目前,虽然EGFR的第三代靶向药物已获批作为一线治疗药物,但大部分靶向药物的使用都是为了从第一代靶向药物开始。出现耐药性后,进行基因检测。如果有突变,可以对MET采取相应的治疗措施,进行基因扩增等。
但也有部分患者在对靶向药物耐药后,通过基因测序无法找到任何线索,不知道耐药原因,从而影响治疗。
靶向药物治疗七年后肺癌进展
一名77岁的日本女性患者于2004年被诊断为肺腺癌,病理分期为1A。她接受了左肺上叶切除术。
2009年,患者手术后复发,接受化疗和放疗。使用的药物是卡铂和多西他赛。
2012年PET-CT检查显示肺右叶有病变,经基因检测分析为EGFR基因突变。患者接受了第一代靶向药物吉非替尼的治疗,每天 250 毫克。治疗效果很好,肿瘤病灶缩小,临床评价为部分缓解。
2017年,服用吉非替尼五年后,肺部肿瘤稳定。CT扫描显示胃中有一个肿瘤,被诊断为胃肠道间质瘤。患者接受了近端胃切除术。
2019年3月,肝脏出现胃肠道间质瘤转移。患者开始以每天 300 毫克的剂量使用伊马替尼进行治疗。此外,每天将继续使用 250 毫克吉非替尼治疗肺癌。
2019年7月,由于吉非替尼与伊马替尼的相互作用,患者出现3级腹泻,因此停用吉非替尼,每日服用厄洛替尼100 mg进行治疗。
2020年1月,CT扫描显示右肺有病灶和胸腔积液,但肝脏转移的胃肠道间质瘤病灶正在缩小。患者癌胚抗原CEA持续升高。患者拒绝接受化疗,医生用吉非替尼代替厄洛替尼,希望能延续最初的治疗效果。换药后虽然没有出现腹泻等不良反应,但肺癌已经进展,出现乏力、厌食等症状。
图1. 肺部和肝脏CT影像检查未检测到驱动基因突变
为了解决这个问题,患者进行了基因检测,以确定是否可以使用第三代靶向药物。
先是抽血化验,没有发现EGFR基因有突变,也是阴性。由于血液样本的基因检测容易出现假阴性,医生对患者的胸水和由胸水离心沉淀物制成的蜡块进行基因检测。遗憾的是,这两次基因检测的结果都是阴性,没有发现EGFR基因有突变,也没有突变。
图2. 胸腔积液镜检示肺腺癌癌细胞
根据以上基因检测结果,患者不能继续使用以下靶向药物治疗。由于患者体质下降,患者及家属停用吉非替尼和伊马替尼,开始采用姑息支持治疗。患者不幸于一个月后死亡。
4 灵感
靶向药物容易产生耐药性。本案患者使用第一代靶向药物已有7年,是比较幸运的患者。根据使用靶向药物的原则,在第一代药物耐药后,根据基因检测结果决定使用第二代还是第三代。然而,患者的基因检测结果为阴性。盲目测试第三代靶向药物是否值得?

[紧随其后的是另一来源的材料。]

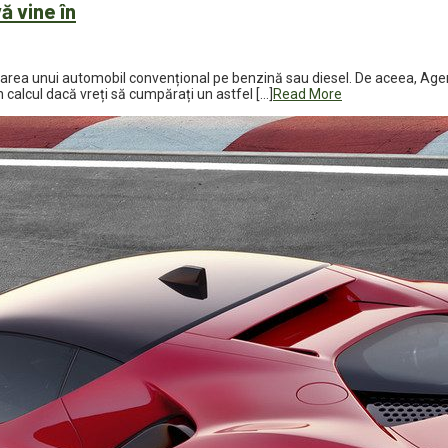
ă vine în
urarea unui automobil convențional pe benzină sau diesel. De aceea, Agenț
n calcul dacă vreți să cumpărați un astfel […]
Read More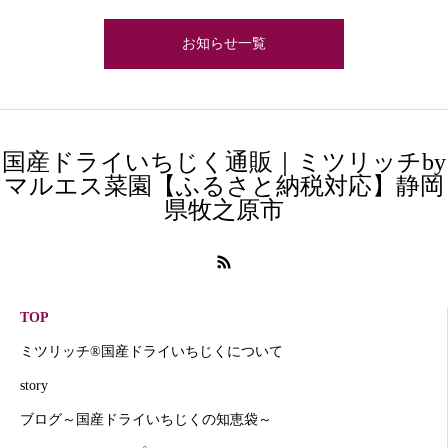
お知らせ一覧
国産ドライいちじく通販｜ミツリッチby
マルエス菜園【ふるさと納税対応】静岡
県牧之原市
TOP
ミツリッチ®国産ドライいちじくについて
story
ブログ～国産ドライいちじくの知恵袋～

我们可以看到,在使用第一代耐药药物后,患者两次使用胸水进行基因检测。检测技术为PCR和单EGFR检测。这样,耐药的原因就仅限于EGFR基因,可能造成漏检。
该患者在这两项测试中均未检测到EGFR基因突变。是否有其他基因突变驱动肿瘤增殖?可以使用其他靶向治疗吗?或许利用二代基因测序技术,检测到的基因数量足够多,还会有其他的发现或线索。
图3.治疗期间EGFR基因检测结果
我们还可以考虑另一种情况:当患者出现耐药性,身体状况还比较好的时候,使用化疗、PD-1/PD-L1抑制剂和抗血管生成靶向药物,如贝伐珠单抗等抗系统介入治疗。该治疗方案可能对肺癌和胃肠道间质瘤有一定的治疗作用。这个治疗方案出现耐药后,重新开始使用吉非替尼和伊马替尼,患者的病情会受到影响吗?有什么改进。
肿瘤治疗的每一步都至关重要。根据基因检测结果选择靶向药物,让我们绝对依赖基因检测。然而,当基因检测的结果无法确定治疗策略时,我们是否应该考虑其他可行的选择?性别。再试一次,或许多一份希望。